On Sun, Aug 28, 2016 at 2:56 AM, Christopher ctubbsii@fedoraproject.org wrote:
On Sat, Aug 27, 2016 at 6:16 PM Igor Gnatenko ignatenko@redhat.com wrote:
Hi,
I have some questions about OCB[0] and it's usage in Fedora.
I wanted to package pycryptodome[1] and found that they implement OCB in their code. From my POV (completely without any legal knowledge) it seems that it's not completely free[2] as it's not allowed for military use. It seems to be allowed without any restrictions only for OpenSSL.
What do you think? Looks like now we have mosh[3] packaged and it includes OCB (so if it's not acceptable, it most probably should be removed).
[0] http://web.cs.ucdavis.edu/~rogaway/ocb/ [1] https://pycryptodome.readthedocs.io/en/latest/ [2] http://web.cs.ucdavis.edu/~rogaway/ocb/license.htm [3] https://mosh.org -- -Igor Gnatenko
I'm not a lawyer, but it seems to me that OCB is available to be implemented under 4 different license options:
- Any open source software licensed under an approved license by OSI or
public domain. 2. General license for non-military use. 3. OpenSSL-specific use. 4. Special license from the patent owner.
Only option 2 has the non-military restriction, and anything in Fedora would almost certainly fall under 1 or 3. So, I can't imagine there'd be a problem using the OCB patent in Fedora software.

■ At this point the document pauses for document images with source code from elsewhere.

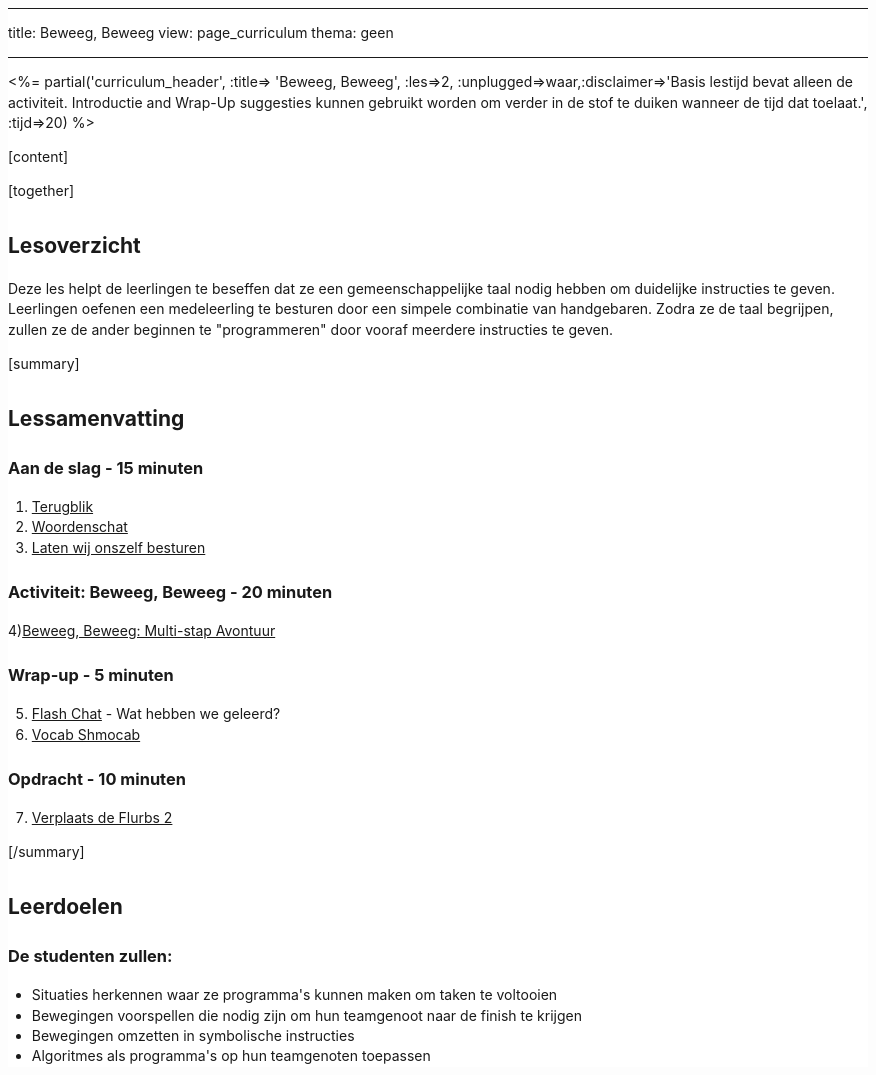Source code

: * * *

title: Beweeg, Beweeg view: page_curriculum thema: geen

* * *

<%= partial('curriculum_header', :title=> 'Beweeg, Beweeg', :les=>2, :unplugged=>waar,:disclaimer=>'Basis lestijd bevat alleen de activiteit. Introductie and Wrap-Up suggesties kunnen gebruikt worden om verder in de stof te duiken wanneer de tijd dat toelaat.', :tijd=>20) %>

[content]

[together]

## Lesoverzicht

Deze les helpt de leerlingen te beseffen dat ze een gemeenschappelijke taal nodig hebben om duidelijke instructies te geven. Leerlingen oefenen een medeleerling te besturen door een simpele combinatie van handgebaren. Zodra ze de taal begrijpen, zullen ze de ander beginnen te "programmeren" door vooraf meerdere instructies te geven.

[summary]

## Lessamenvatting

### **Aan de slag** - 15 minuten

1) [Terugblik](#Review)   
2) [Woordenschat](#Vocab)   
3) [Laten wij onszelf besturen](#GetStarted)

### **Activiteit: Beweeg, Beweeg** - 20 minuten

4)[Beweeg, Beweeg: Multi-stap Avontuur](#Activity1)

### **Wrap-up** - 5 minuten

5) [Flash Chat](#WrapUp) - Wat hebben we geleerd?  
6) [Vocab Shmocab](#Shmocab)

### **Opdracht** - 10 minuten

7) [Verplaats de Flurbs 2](#Assessment)

[/summary]

## Leerdoelen

### De studenten zullen:

  * Situaties herkennen waar ze programma's kunnen maken om taken te voltooien
  * Bewegingen voorspellen die nodig zijn om hun teamgenoot naar de finish te krijgen
  * Bewegingen omzetten in symbolische instructies
  * Algoritmes als programma's op hun teamgenoten toepassen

I'm actually not even sure why option 3 even exists, since it seems to be a subset of option 1. Regardless, it doesn't look like the non-military restriction of option 2 would apply if option 1 is used.
Unfortunately I don't know how licenses applies, so if program is licensed under OSI-approved license then 2nd license doesn't apply anymore?